Nick: Thanks very much, everything has been going really well so far. It seems like the album has been coming across really well so far and the band on this run has been really great, playing the hell out of the tunes. It has been kind of relentless so far with five or six nights on and one night off with a couple weeks left still on this tour.
MM: How did you first get your start in music?
Nick: As a teenager I was messing around in garage bands in any free time I had with friends, we were playing music whenever we weren’t at any after schools jobs. I did that pretty seriously as a teenager to the point where I was in a band that was playing pretty much every week, we lived close to LA so there was a city close to play even when we weren’t playing in our own local scene. I would say as I’ve gotten older that was a good petri dish, you know you get to screw up and play a lot of bad shows, that’s what it is. By the time I was in my early 20s I had some tools, I knew how to record and had learned some engineering tricks and I hung around the studio that I ended up recording my first album in as a teen ager, so you know it was pretty natural, just like hanging out. It was not quite a hobby but it wasn’t farfetched by the time I was 24 or 25 to record a 45, which is what really launched my career.
MM: How has the writing process for this record changed compared to previous records?

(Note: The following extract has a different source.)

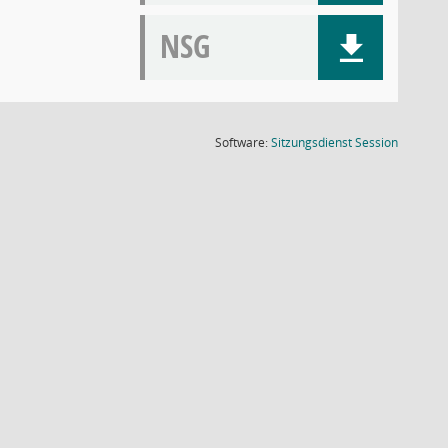
NSG
(Wird in
Software:
Sitzungsdienst
Session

Nick: Um, the little habits I have and the triggers for myself hasn’t really changed cause by this point I know what works for my mind, but I definitely write sometimes with broader concepts in mind knowing that I’ll get to make the songs, for a long time I would write stuff I’d just have scraps and scraps and scraps of rhythmic things or lyrics and while I was working on this it was like filling in a footprint of a building like you know where you’re limitations will be as for instrumentation or time, I won’t suddenly sit down and say I really want to work with oboe’s or someone that uses digital triggering. For me, it’s pretty meat and potatoes where I build a scaffold of a foundation and write out from there or I write little melodic or treats, I don’t believe in the word hooks, but things that propel the song more than just the chords and words.
MM: Do you have a favorite song on this new record?
Nick: I really like ‘Black Glass’ and I think I really like ‘Thought & Act” very much, so those are the two. It’s hard to choose your children.
MM: Were there any songs that stand out took a really long time to write or that came out really easy?
Nick: No tunes in particular, but I will have some songs where I’ll have the chords but not say a second verse or a chorus but I know I just have to wait for the chords to come. So, those kind of tunes.
MM: Has your sound changed since your first release or has it stayed pretty consistent?
Nick: I believe that a record is based on the time and place on where I was at. When you’re a new artist and your first album comes out everybody presumes that that is the limitations of what your are and what’s in your mind, I just believe every record is kind of expanding. My sensibility and tastes have been pretty consistent, at least in a terms of aesthetic ideal. I would say that a lot of things that have been interesting are the uncontrollable things like the circumstances that I’ve been in that I’m reacting to or whether that’s having not been able to work with the engineer that I made my first record with because he went to jail or having been put in strange industry and social situation and I’m writing lyrics in response to, you know those aren’t the things you can control. My first album was pretty much entirely about a life I was living back in San Fransisco that I gave up as soon as my first album came out. It’s an expansion more than a change really.
MM: Can you remember the first album(s) you purchased withy our own money?
Nick: ‘Green Onions’ by Booker T. & The M.G’s and ‘Mohair Sam’ by Charlie Rich where the first 45’s.
MM: Do you have a memorable show from this tour or any previous tours?
Nick: I remember, two or three years ago playing on a beach in San Sebastian in Northern Spain to 25,000 people. It was at night and they were just standing on the beach by the water, it was just so powerful and made me really emotional being able to see that.
MM: If you could play a show or open for any artist who would it be?
Nick: I would love to just play another show with the Allah-Las in 2011 because that was just a good year for both of us, it was a powerful time. I could also say it would be fun to play with The Stones.
*All photos taken by Jonathan Sommer at Brighton Music Hall on behalf of Melodic Magazine.